Mindfulness: a present-based state in which we become aware of our own thoughts, emotions, and actions, in a non-judgmental way

On top of learning secular mindfulness, it is useful to learn what in Buddhism is known as the noble eightfold path. This path is an extended overview of mindfulness and it adopts an attitude of balance and avoidance of extremes.

Accepting What Is

Another concept related to mindfulness is acceptance. Janus was the God of Time and Transitions. As the saying goes, the only constant in life is “change” but we don’t embrace it with ease all the time. Sometimes we resist and pointlessly fight what is. 

Working with the archetype of Janus is to work with the idea that change and transitions are part of life. It is to recognise and accept nature’s cycles and timing. Janus is often represented with a young and old face to represent the passage of time, maturity and wisdom.
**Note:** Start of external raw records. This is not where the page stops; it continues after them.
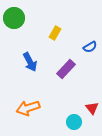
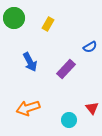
yellow rectangle: moved 7 px left, 9 px up
cyan circle: moved 5 px left, 2 px up
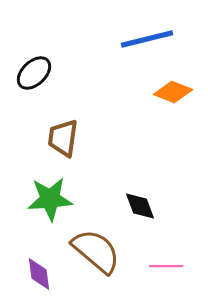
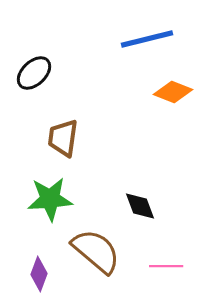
purple diamond: rotated 28 degrees clockwise
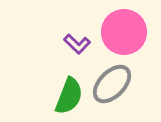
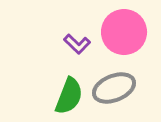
gray ellipse: moved 2 px right, 4 px down; rotated 24 degrees clockwise
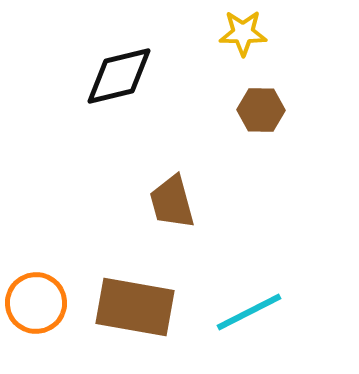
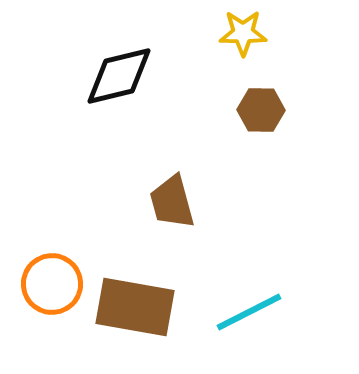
orange circle: moved 16 px right, 19 px up
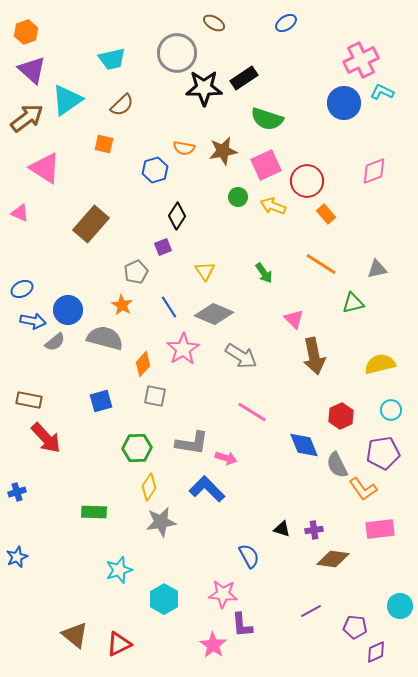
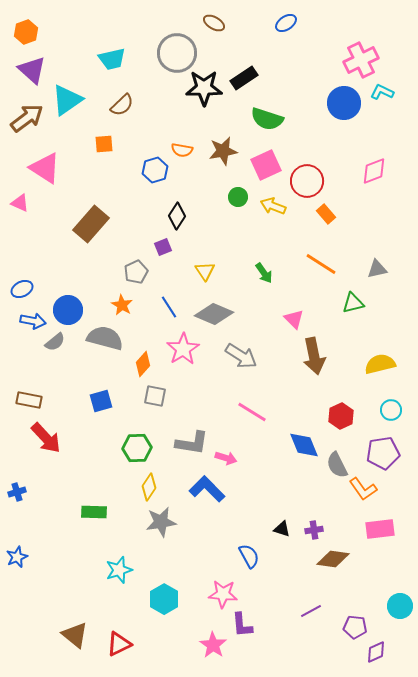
orange square at (104, 144): rotated 18 degrees counterclockwise
orange semicircle at (184, 148): moved 2 px left, 2 px down
pink triangle at (20, 213): moved 10 px up
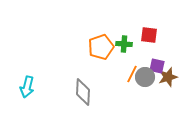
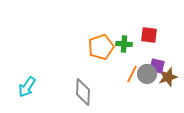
gray circle: moved 2 px right, 3 px up
cyan arrow: rotated 20 degrees clockwise
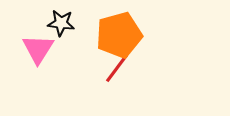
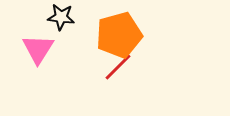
black star: moved 6 px up
red line: moved 1 px right, 1 px up; rotated 8 degrees clockwise
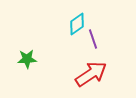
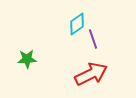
red arrow: rotated 8 degrees clockwise
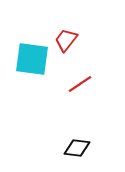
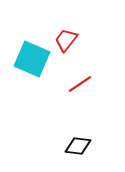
cyan square: rotated 15 degrees clockwise
black diamond: moved 1 px right, 2 px up
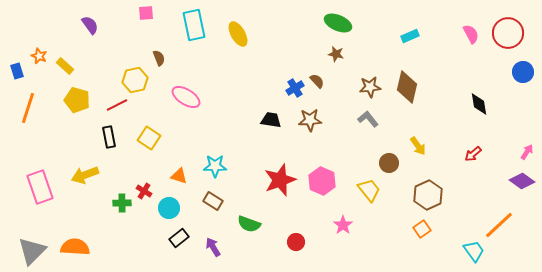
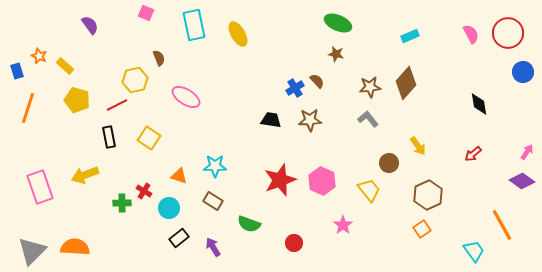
pink square at (146, 13): rotated 28 degrees clockwise
brown diamond at (407, 87): moved 1 px left, 4 px up; rotated 28 degrees clockwise
orange line at (499, 225): moved 3 px right; rotated 76 degrees counterclockwise
red circle at (296, 242): moved 2 px left, 1 px down
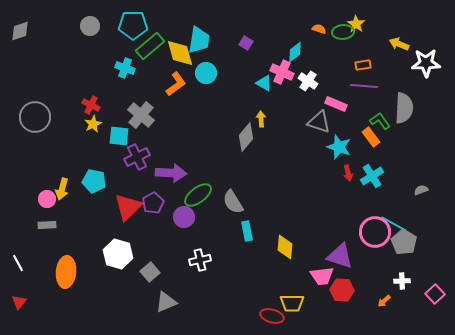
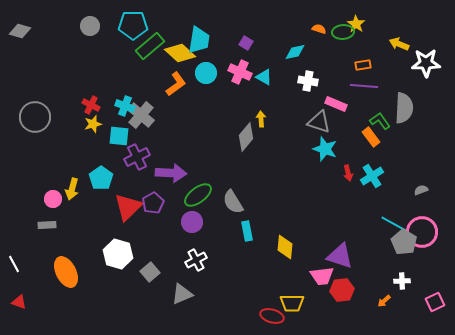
gray diamond at (20, 31): rotated 35 degrees clockwise
cyan diamond at (295, 52): rotated 25 degrees clockwise
yellow diamond at (180, 53): rotated 32 degrees counterclockwise
cyan cross at (125, 68): moved 38 px down
pink cross at (282, 72): moved 42 px left
white cross at (308, 81): rotated 24 degrees counterclockwise
cyan triangle at (264, 83): moved 6 px up
yellow star at (93, 124): rotated 12 degrees clockwise
cyan star at (339, 147): moved 14 px left, 2 px down
cyan pentagon at (94, 181): moved 7 px right, 3 px up; rotated 25 degrees clockwise
yellow arrow at (62, 189): moved 10 px right
pink circle at (47, 199): moved 6 px right
purple circle at (184, 217): moved 8 px right, 5 px down
pink circle at (375, 232): moved 47 px right
white cross at (200, 260): moved 4 px left; rotated 15 degrees counterclockwise
white line at (18, 263): moved 4 px left, 1 px down
orange ellipse at (66, 272): rotated 32 degrees counterclockwise
red hexagon at (342, 290): rotated 10 degrees counterclockwise
pink square at (435, 294): moved 8 px down; rotated 18 degrees clockwise
red triangle at (19, 302): rotated 49 degrees counterclockwise
gray triangle at (166, 302): moved 16 px right, 8 px up
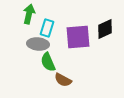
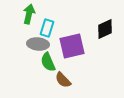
purple square: moved 6 px left, 9 px down; rotated 8 degrees counterclockwise
brown semicircle: rotated 18 degrees clockwise
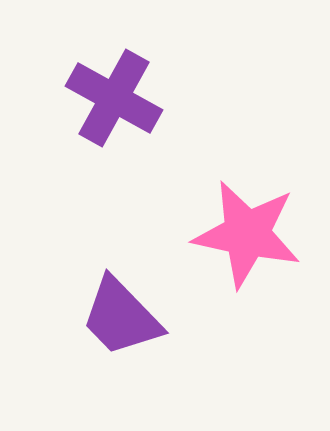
Creating Rituals and Positive Momentum 

In Ancient Rome, Janus was invoked at the beginning of every ceremony or activity as a way to get “a good start” and positively influence the future.
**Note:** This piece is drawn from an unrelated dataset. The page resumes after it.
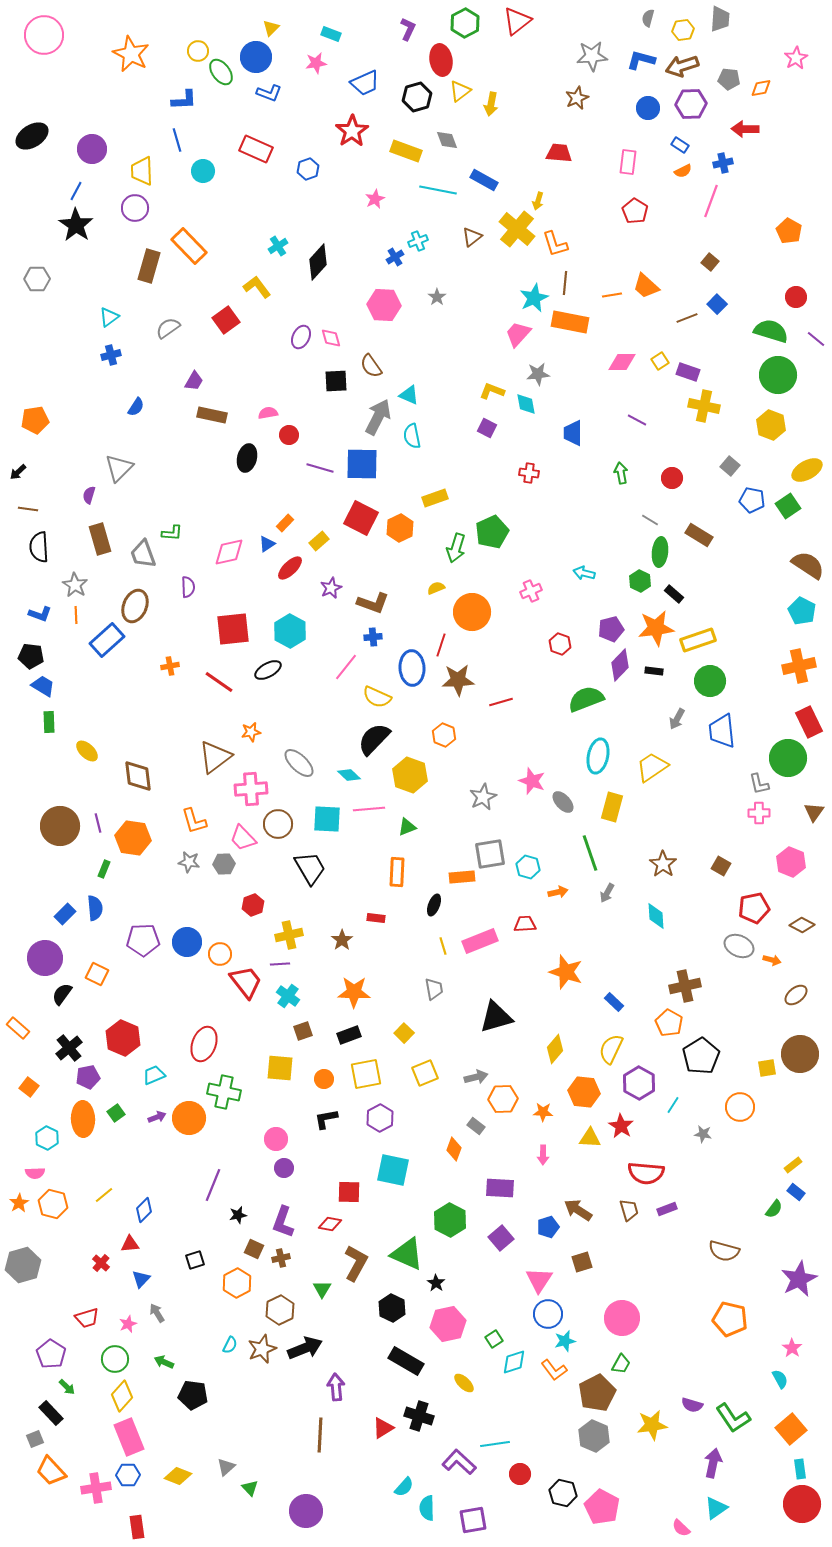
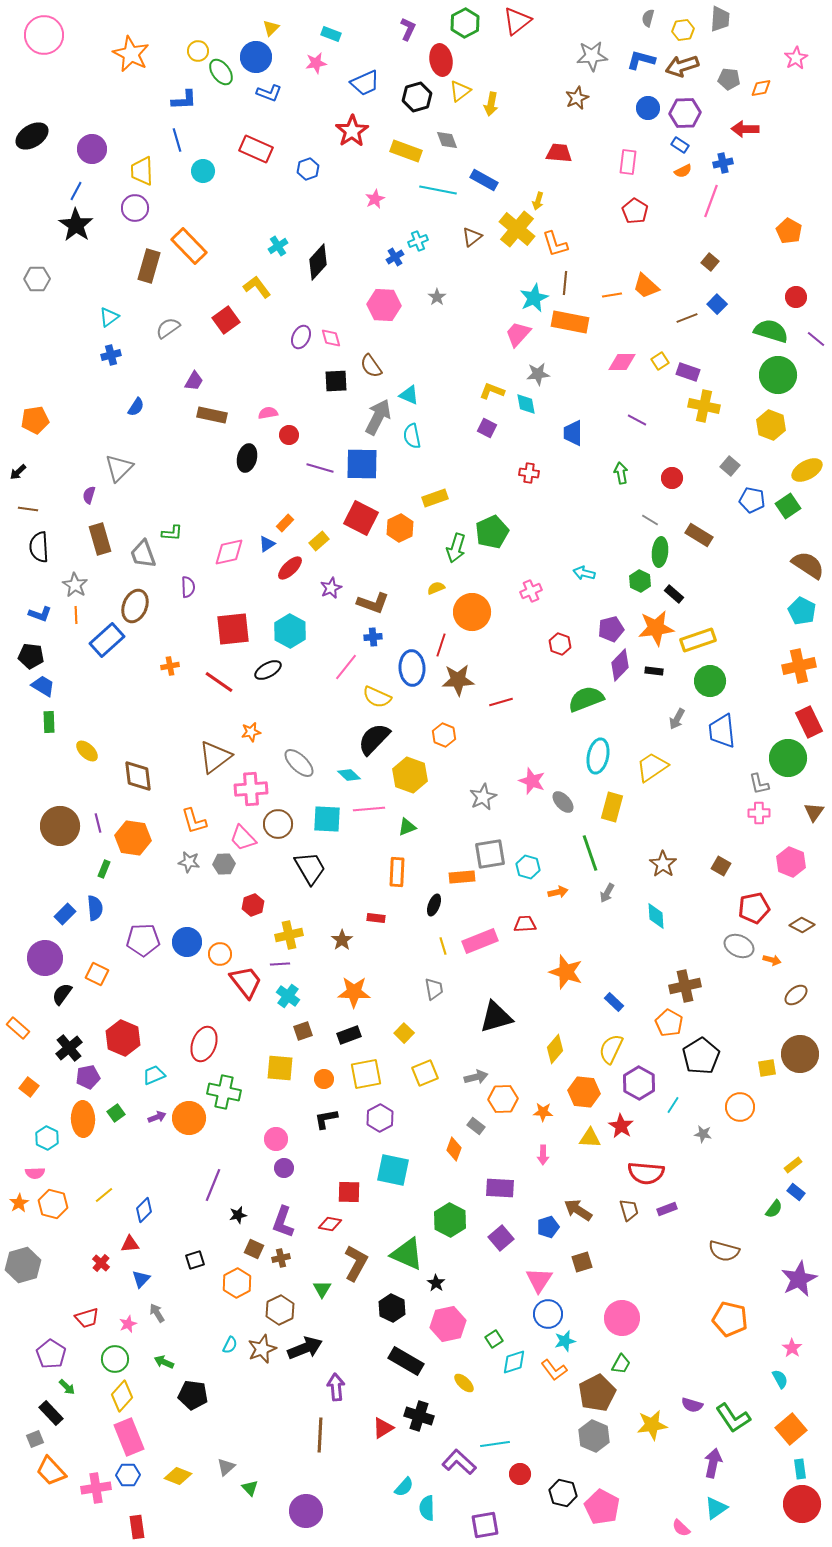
purple hexagon at (691, 104): moved 6 px left, 9 px down
purple square at (473, 1520): moved 12 px right, 5 px down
The main festivities around Janus also gave way to our tradition of creating new year’s resolutions and celebrating the arrival of a new year. This is usually a time to reflect on what happened in the past year and set intentions for the upcoming one.

Journaling Prompts

  • How do you usually react and respond to change?
  • What doors are you closing? What doors are you opening?
  • What did you learn over the past month? What do you want to achieve in the next one?
  • Are you at war with your past? Or future?
  • What advice can your younger self give you? And your older self?
  • What contemplative practices can you engage with to integrate both present and future?